> **WHAT IS EXPECTED**
Output all of the data verbatim.

> **SUPPLIED RECORDS**

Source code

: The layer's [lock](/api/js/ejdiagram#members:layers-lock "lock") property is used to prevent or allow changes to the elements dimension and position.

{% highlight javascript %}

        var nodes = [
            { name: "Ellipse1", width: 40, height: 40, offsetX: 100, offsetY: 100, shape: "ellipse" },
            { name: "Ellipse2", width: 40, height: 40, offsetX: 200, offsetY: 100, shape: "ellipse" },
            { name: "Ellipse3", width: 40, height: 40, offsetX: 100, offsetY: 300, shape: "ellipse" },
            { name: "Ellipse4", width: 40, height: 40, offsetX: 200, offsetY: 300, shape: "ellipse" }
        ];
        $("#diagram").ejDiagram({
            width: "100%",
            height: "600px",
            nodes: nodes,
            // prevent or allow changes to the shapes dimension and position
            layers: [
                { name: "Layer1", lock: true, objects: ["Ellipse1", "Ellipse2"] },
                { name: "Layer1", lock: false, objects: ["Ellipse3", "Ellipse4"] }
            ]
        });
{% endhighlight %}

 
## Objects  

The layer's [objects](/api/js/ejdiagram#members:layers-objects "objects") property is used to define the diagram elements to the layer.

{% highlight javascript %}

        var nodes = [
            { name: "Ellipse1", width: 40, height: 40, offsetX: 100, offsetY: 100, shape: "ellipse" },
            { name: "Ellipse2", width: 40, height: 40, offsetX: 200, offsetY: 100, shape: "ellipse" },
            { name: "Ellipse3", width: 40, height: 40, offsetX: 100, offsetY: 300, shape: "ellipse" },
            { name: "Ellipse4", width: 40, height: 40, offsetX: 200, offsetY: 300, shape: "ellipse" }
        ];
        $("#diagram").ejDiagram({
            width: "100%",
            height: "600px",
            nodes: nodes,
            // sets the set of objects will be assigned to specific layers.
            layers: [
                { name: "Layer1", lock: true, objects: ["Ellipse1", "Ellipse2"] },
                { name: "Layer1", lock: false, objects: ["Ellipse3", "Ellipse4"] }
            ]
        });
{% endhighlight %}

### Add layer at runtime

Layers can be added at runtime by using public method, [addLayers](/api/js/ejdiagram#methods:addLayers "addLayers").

> **RESULT OF THIS TASK**
Source code

: The layer's [lock](/api/js/ejdiagram#members:layers-lock "lock") property is used to prevent or allow changes to the elements dimension and position.

{% highlight javascript %}

        var nodes = [
            { name: "Ellipse1", width: 40, height: 40, offsetX: 100, offsetY: 100, shape: "ellipse" },
            { name: "Ellipse2", width: 40, height: 40, offsetX: 200, offsetY: 100, shape: "ellipse" },
            { name: "Ellipse3", width: 40, height: 40, offsetX: 100, offsetY: 300, shape: "ellipse" },
            { name: "Ellipse4", width: 40, height: 40, offsetX: 200, offsetY: 300, shape: "ellipse" }
        ];
        $("#diagram").ejDiagram({
            width: "100%",
            height: "600px",
            nodes: nodes,
            // prevent or allow changes to the shapes dimension and position
            layers: [
                { name: "Layer1", lock: true, objects: ["Ellipse1", "Ellipse2"] },
                { name: "Layer1", lock: false, objects: ["Ellipse3", "Ellipse4"] }
            ]
        });
{% endhighlight %}

 
## Objects  

The layer's [objects](/api/js/ejdiagram#members:layers-objects "objects") property is used to define the diagram elements to the layer.

{% highlight javascript %}

        var nodes = [
            { name: "Ellipse1", width: 40, height: 40, offsetX: 100, offsetY: 100, shape: "ellipse" },
            { name: "Ellipse2", width: 40, height: 40, offsetX: 200, offsetY: 100, shape: "ellipse" },
            { name: "Ellipse3", width: 40, height: 40, offsetX: 100, offsetY: 300, shape: "ellipse" },
            { name: "Ellipse4", width: 40, height: 40, offsetX: 200, offsetY: 300, shape: "ellipse" }
        ];
        $("#diagram").ejDiagram({
            width: "100%",
            height: "600px",
            nodes: nodes,
            // sets the set of objects will be assigned to specific layers.
            layers: [
                { name: "Layer1", lock: true, objects: ["Ellipse1", "Ellipse2"] },
                { name: "Layer1", lock: false, objects: ["Ellipse3", "Ellipse4"] }
            ]
        });
{% endhighlight %}

### Add layer at runtime

Layers can be added at runtime by using public method, [addLayers](/api/js/ejdiagram#methods:addLayers "addLayers").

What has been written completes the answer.